Worldwide IT spending will grow five percent this year driven by an improving global economy and the need for users to resolve infrastructure problems, according to market researcher IDC.

Growth is coming back to IT spending after two years of decline in 2001 and 2002. Last year, IT spending was up two percent over the previous year, beating IDC's 1.2 percent growth forecast, said IDC chief research officer John Gantz.

The five percent growth forecast is one percentage point above that of worldwide IT buyers recently surveyed by the research company, Gantz said. There is pent-up demand that buyers did not report and governments will likely spend more, he said.

US buyers expect a five percent IT spend increase, Western Europe foresees a two percent rise, their Japanese counterparts three percent and in Asia Pacific, without Japan, seven percent - resulting in a worldwide average of four percent.

While an improving economy and necessary infrastructure upgrades are the expected drivers for IT spending in 2004, other motivators listed by US buyers are more interesting, Gantz said. "What I like is new product innovation and customer demand," he said. New product innovation was listed by about a quarter of respondents, and customer demand by just under a third.
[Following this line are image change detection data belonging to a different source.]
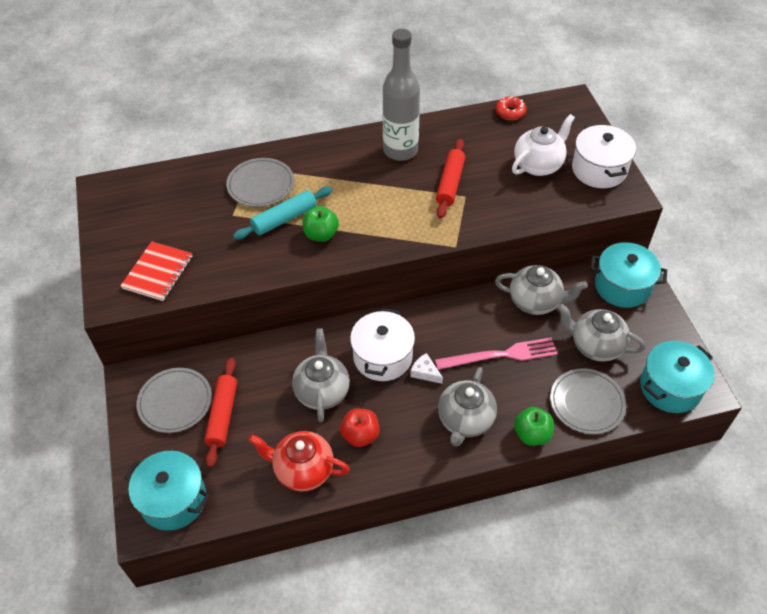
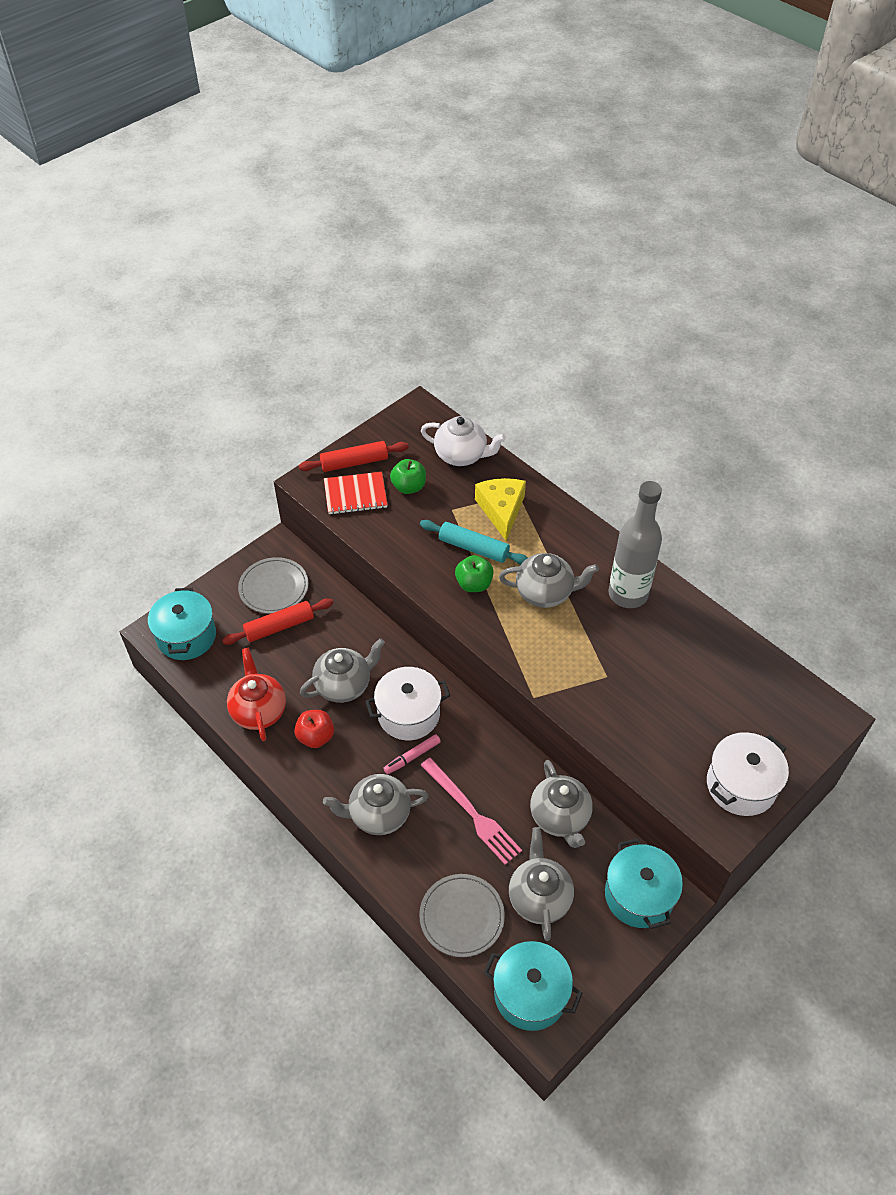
camera: 60 degrees right, 0 degrees up
(260, 185) = (501, 510): grey plate -> yellow cheese
(363, 195) = (545, 593): none -> grey teapot
(425, 372) = (412, 757): white cheese -> pink marker
(450, 184) = (614, 656): red rolling pin -> red rolling pin (354, 462)
(510, 112) = (763, 664): red donut -> none
(532, 434) = (395, 879): green apple -> green apple (409, 487)
(538, 165) = (702, 723): white teapot -> white teapot (461, 455)

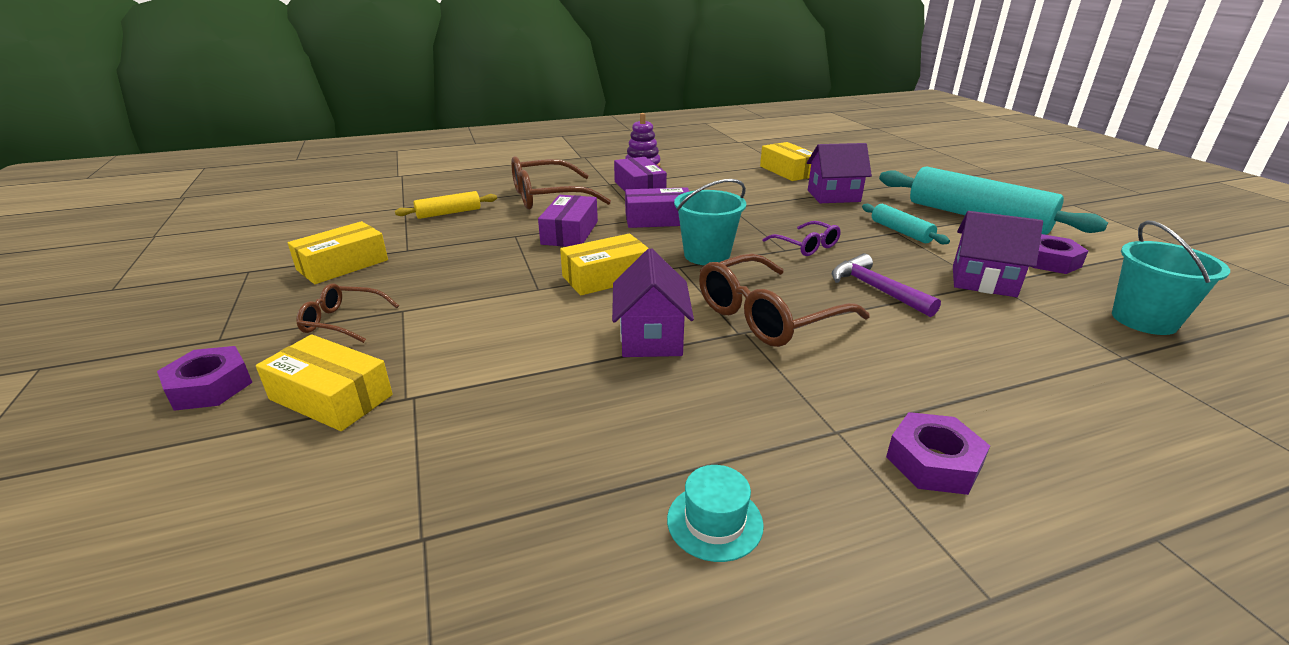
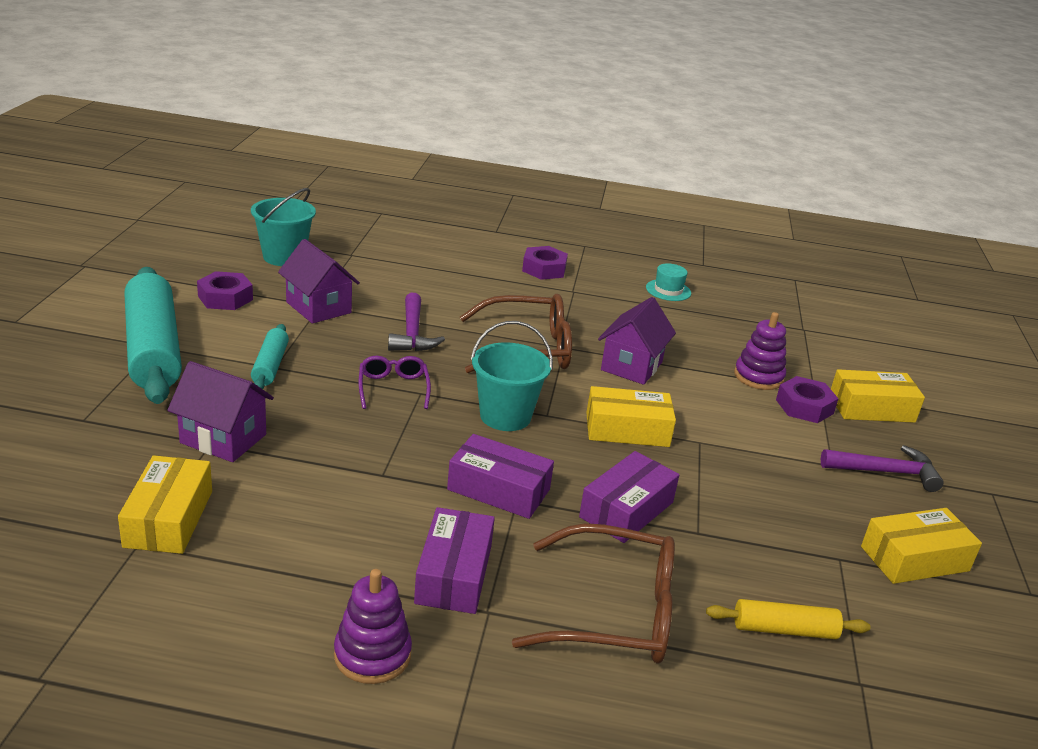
camera: 155 degrees left, 0 degrees up
(210, 387) = (966, 447): purple nut -> purple nut (804, 407)
(331, 397) = (871, 408): yellow box -> yellow box turned 60 degrees counterclockwise
(342, 321) = (886, 472): brown glasses -> purple hammer
(494, 385) = (758, 377): none -> purple stacking toy

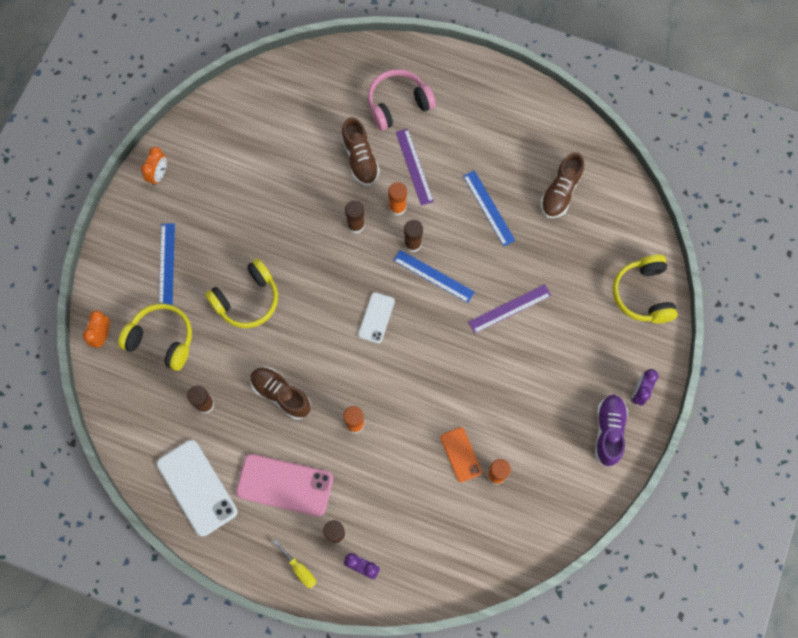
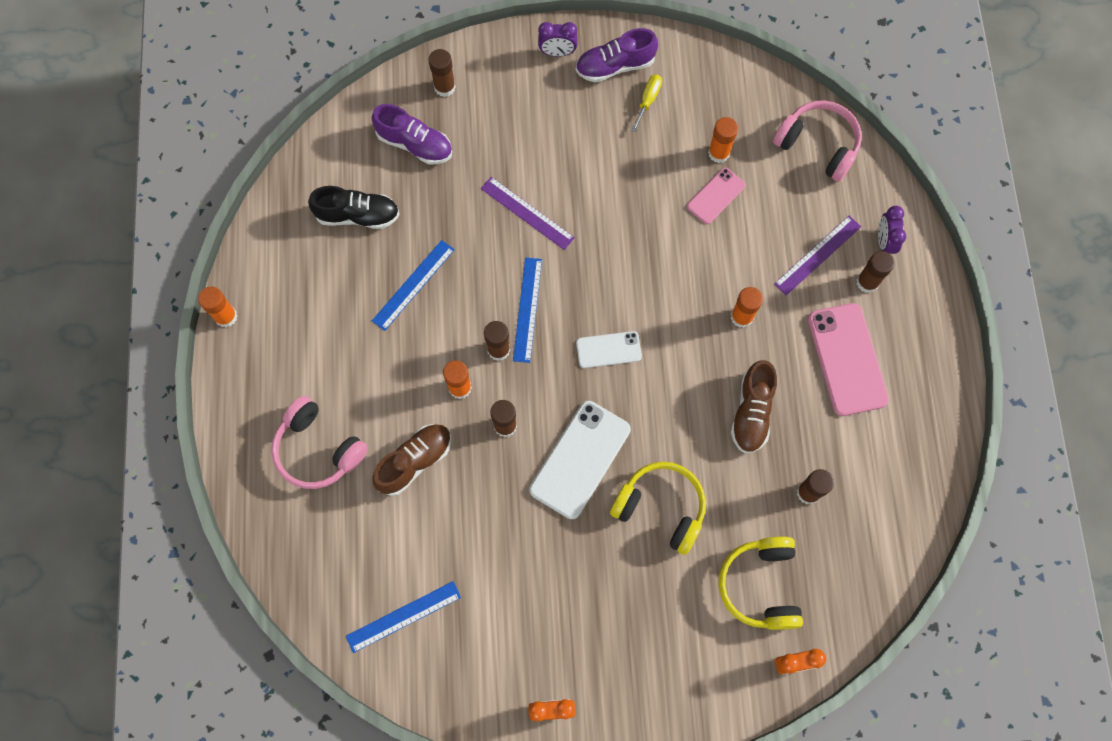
camera: 115 degrees left, 0 degrees up
(167, 264) = (665, 632): blue ruler -> blue ruler (403, 616)
(197, 487) = (903, 452): white phone -> white phone (580, 459)
(299, 569) = (923, 302): yellow screwdriver -> yellow screwdriver (648, 100)
(414, 166) = (397, 392): purple ruler -> purple ruler (817, 255)
(460, 454) = (716, 196): orange phone -> pink phone
(468, 559) = (818, 145): none -> pink headphones
(521, 82) = (226, 316): none -> orange glue stick
(560, 192) = (358, 215): brown shoe -> black shoe
(602, 253) = (415, 144): none -> purple shoe
(643, 294) = (444, 87): yellow headphones -> brown glue stick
As spending picks up, IT departments are also less focused on cutting costs. "Cost cutting has finally moved down the stack," Gantz said. Users in the IDC survey described infrastructure and software as more of a priority for IT than cutting costs, he said.

IDC's forecast calls for worldwide IT spending to pass the $1 trillion mark in 2006 and hit $1,041 billion and $1,108 billion in 2007. After 2004, IDC expects growth to level, with 6.5 percent in 2005, 6.8 percent in 2006 and 6.4 percent in 2007. As the world's population ages, there will be a relentless need for IT to increase worker productivity, Gantz said. "We're not breeding fast enough to support ourselves," he claimed.

Growth won't automatically translate into sales for vendors. They need to switch from a marketing strategy aimed at just getting leads to one of getting their brand out again, Gantz said. But vendors also have to adapt to buyers who are tougher and more judgmental than in the boom years, he said.